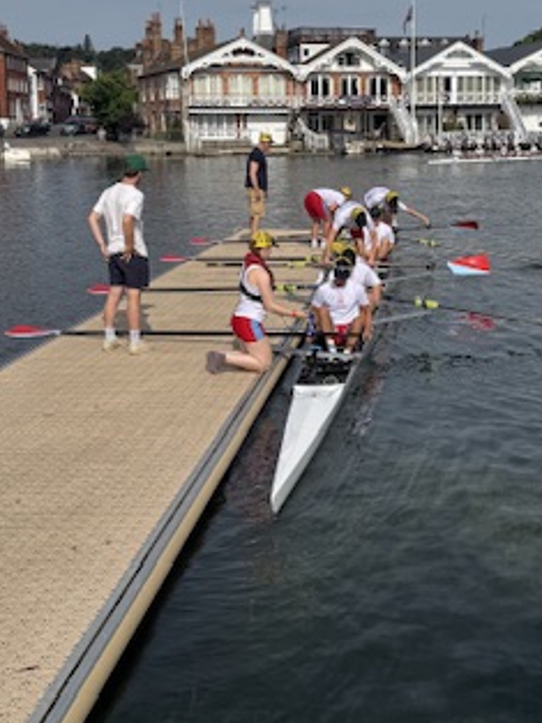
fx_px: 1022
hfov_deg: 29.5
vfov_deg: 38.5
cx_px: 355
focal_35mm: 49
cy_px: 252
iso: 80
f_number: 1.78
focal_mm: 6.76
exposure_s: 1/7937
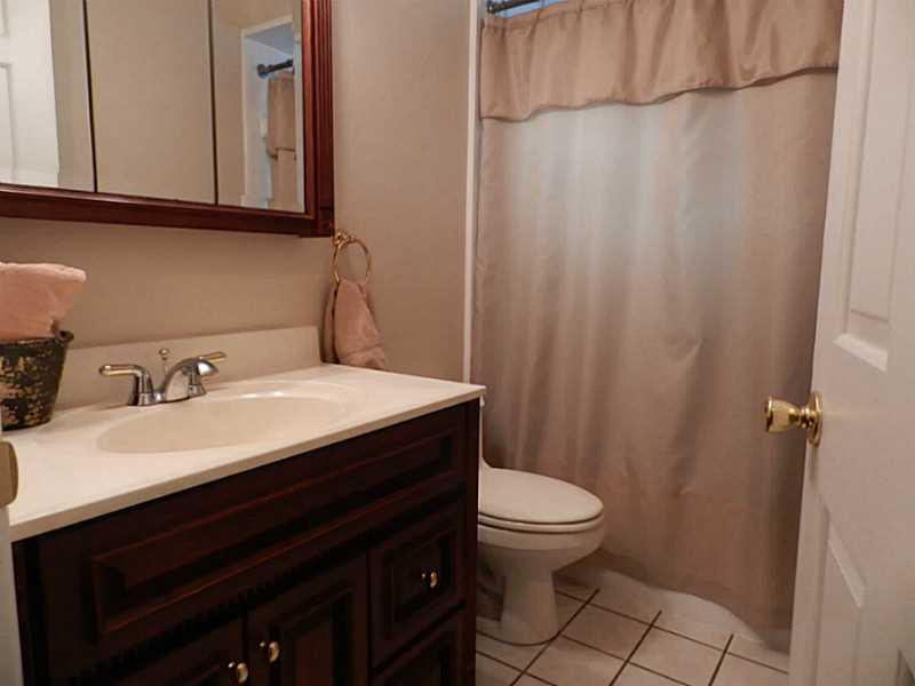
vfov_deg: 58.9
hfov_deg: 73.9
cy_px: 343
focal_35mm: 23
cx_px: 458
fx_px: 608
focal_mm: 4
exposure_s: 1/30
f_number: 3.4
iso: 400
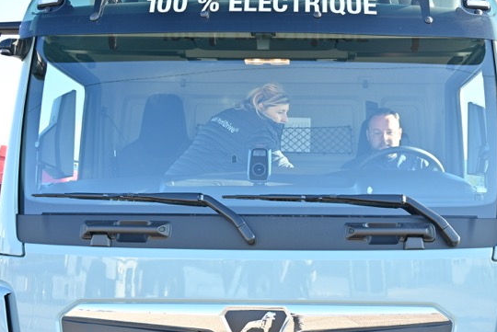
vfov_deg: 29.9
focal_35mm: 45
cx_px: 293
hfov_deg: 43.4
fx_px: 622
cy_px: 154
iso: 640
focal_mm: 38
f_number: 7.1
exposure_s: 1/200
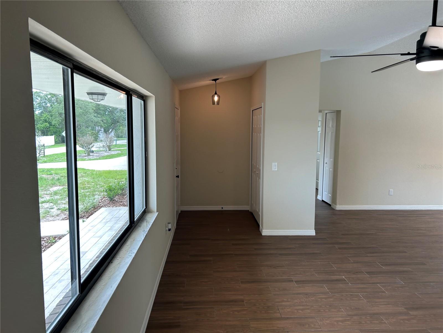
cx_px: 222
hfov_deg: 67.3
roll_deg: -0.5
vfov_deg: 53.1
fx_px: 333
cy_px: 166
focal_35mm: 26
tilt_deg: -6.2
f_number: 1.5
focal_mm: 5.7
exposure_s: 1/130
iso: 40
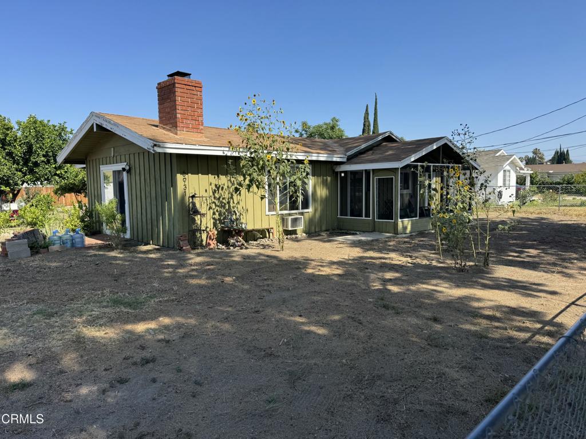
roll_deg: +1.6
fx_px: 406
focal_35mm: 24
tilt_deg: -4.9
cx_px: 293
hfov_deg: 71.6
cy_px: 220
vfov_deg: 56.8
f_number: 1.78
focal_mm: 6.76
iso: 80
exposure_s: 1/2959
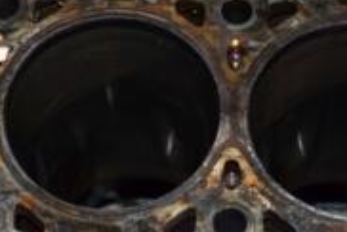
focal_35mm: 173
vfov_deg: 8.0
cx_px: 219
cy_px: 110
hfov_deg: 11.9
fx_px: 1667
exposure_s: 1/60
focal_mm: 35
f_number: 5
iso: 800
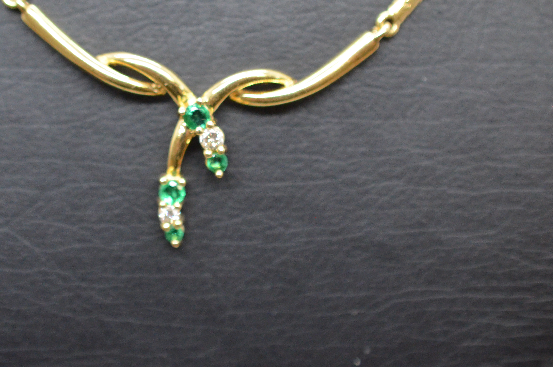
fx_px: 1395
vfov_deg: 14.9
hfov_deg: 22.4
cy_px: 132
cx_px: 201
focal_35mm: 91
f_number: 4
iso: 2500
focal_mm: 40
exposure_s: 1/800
━━━━━━━━━━━━━━━━━━━━━━━━━━━━━━
# Task goal:
The answer consists of the lines from the one holding "vfov_deg: 56.8" to the end of the records, inclusive, restated exactly and without pictures.

# Answer box:
vfov_deg: 56.8
f_number: 1.78
focal_mm: 6.76
iso: 80
exposure_s: 1/2959
focal_35mm: 173
vfov_deg: 8.0
cx_px: 219
cy_px: 110
hfov_deg: 11.9
fx_px: 1667
exposure_s: 1/60
focal_mm: 35
f_number: 5
iso: 800
fx_px: 1395
vfov_deg: 14.9
hfov_deg: 22.4
cy_px: 132
cx_px: 201
focal_35mm: 91
f_number: 4
iso: 2500
focal_mm: 40
exposure_s: 1/800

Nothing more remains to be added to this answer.